EXERCISE DIRECTIONS:
Copy out the stretch of the passage on atom screening and typing from "A pseudocode for" through "adjacent unit cells.".

TEXT SEGMENT:
A pseudocode for screening out (1) isolated atoms, (2) overlapping atoms, (3) misplaced hydrogens, (4) under-bonded carbons and (5) over-bonded carbons is in ESI Part S17.† A Python function that performs the second-neighbor-based atom typing is in ESI Part S18.† Of course, both the pseudocode of ESI Part S17† and the Python atom typing function of ESI Part S18† look across the periodic boundary conditions to identify all the relevant neighbors of atoms in the reference unit cell, even if some of these neighbors are in adjacent unit cells.

GIVEN INFORMATION:
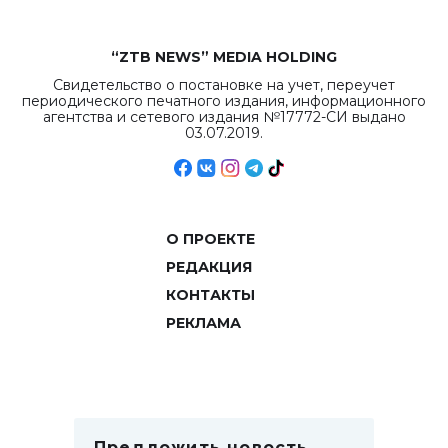
“ZTB NEWS” MEDIA HOLDING
Свидетельство о постановке на учет, переучет
периодического печатного издания, информационного
агентства и сетевого издания №17772-СИ выдано
03.07.2019.
О ПРОЕКТЕ
РЕДАКЦИЯ
КОНТАКТЫ
РЕКЛАМА
Предложить новость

RESULT OF THE EXERCISE:
A pseudocode for screening out (1) isolated atoms, (2) overlapping atoms, (3) misplaced hydrogens, (4) under-bonded carbons and (5) over-bonded carbons is in ESI Part S17.† A Python function that performs the second-neighbor-based atom typing is in ESI Part S18.† Of course, both the pseudocode of ESI Part S17† and the Python atom typing function of ESI Part S18† look across the periodic boundary conditions to identify all the relevant neighbors of atoms in the reference unit cell, even if some of these neighbors are in adjacent unit cells.